2011-07-20

Apple, IPads, IPhones, IPods, Foxconn Apple still can't keep up with iPad demand

SAN JOSE, Calif. – Fifteen months after the iPad was launched, Apple still can't keep up with demand for the popular tablet.

"This is a good problem--demand is fantastic," said Tim Cook, Apple's chief operating officer in a conference call announcing record quarterly revenues and profits.

But it's still a problem, one of a handful Apple would not talk about in detail. The company also alluded to "a future product transition" which is one reason why it is forecasting a decline in sales for its fall quarter.

The good news is Apple sold 9.25 million iPads in the last three months, double the number of the previous quarter and three times as many as in the same quarter last year. The bad news is it could have sold more if it could have made them.

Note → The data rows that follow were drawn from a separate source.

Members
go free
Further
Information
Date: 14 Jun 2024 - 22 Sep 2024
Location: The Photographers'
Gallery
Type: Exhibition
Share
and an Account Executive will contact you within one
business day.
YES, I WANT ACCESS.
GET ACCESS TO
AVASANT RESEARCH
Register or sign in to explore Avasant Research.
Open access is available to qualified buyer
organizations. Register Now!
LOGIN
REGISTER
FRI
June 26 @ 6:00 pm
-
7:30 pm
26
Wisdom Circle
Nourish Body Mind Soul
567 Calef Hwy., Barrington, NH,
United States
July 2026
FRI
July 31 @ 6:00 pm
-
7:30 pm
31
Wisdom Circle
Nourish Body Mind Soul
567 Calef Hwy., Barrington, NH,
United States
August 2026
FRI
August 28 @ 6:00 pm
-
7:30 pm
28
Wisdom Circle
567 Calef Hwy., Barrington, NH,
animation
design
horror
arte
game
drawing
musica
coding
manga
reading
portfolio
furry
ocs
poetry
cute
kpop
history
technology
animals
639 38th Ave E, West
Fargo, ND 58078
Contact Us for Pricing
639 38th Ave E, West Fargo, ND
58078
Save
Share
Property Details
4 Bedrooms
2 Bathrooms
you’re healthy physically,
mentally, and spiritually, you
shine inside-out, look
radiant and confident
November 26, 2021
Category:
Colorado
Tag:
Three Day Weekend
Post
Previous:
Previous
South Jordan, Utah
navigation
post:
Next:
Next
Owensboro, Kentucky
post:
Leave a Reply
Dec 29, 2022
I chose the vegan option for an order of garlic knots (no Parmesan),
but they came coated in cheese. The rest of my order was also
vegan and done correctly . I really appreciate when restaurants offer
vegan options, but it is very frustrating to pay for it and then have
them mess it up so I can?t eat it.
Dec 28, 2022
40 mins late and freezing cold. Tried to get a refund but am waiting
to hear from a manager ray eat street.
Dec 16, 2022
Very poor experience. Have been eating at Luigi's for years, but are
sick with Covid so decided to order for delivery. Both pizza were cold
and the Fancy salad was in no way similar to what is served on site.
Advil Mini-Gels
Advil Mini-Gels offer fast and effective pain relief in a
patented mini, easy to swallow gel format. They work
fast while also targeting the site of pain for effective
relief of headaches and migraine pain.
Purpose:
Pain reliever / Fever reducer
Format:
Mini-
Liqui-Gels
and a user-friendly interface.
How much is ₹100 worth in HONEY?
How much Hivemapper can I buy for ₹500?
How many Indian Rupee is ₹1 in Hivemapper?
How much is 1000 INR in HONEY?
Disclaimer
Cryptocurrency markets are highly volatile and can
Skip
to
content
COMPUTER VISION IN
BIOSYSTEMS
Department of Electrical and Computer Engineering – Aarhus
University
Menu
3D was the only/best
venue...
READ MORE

"In the first weeks of July supply improved so that some SKUs in some countries are now in supply/demand balance," said Cook, refusing to forecast when the company would be able to meet global demand. "We are working very hard to get as many units to customers as we can," he said.

Cook also dodged a question about whether the company was diversifying its base of manufacturing partners beyond Foxconn that operates city-sized factories for Apple in China. Supply chain management is "part of our secret sauce, so I don’t want to share too much about it," he said.

An explosion at a Foxconn plant in China was expected to impact iPad manufacturing.

Tablets are cannibalizing notebook sales, but Cook did not quantify the effect. "We believe some customers chose an iPad instead of a Mac, but even more chose an iPad over a Windows PC and there's more Windows PCs to cannibalize than Macs," he said.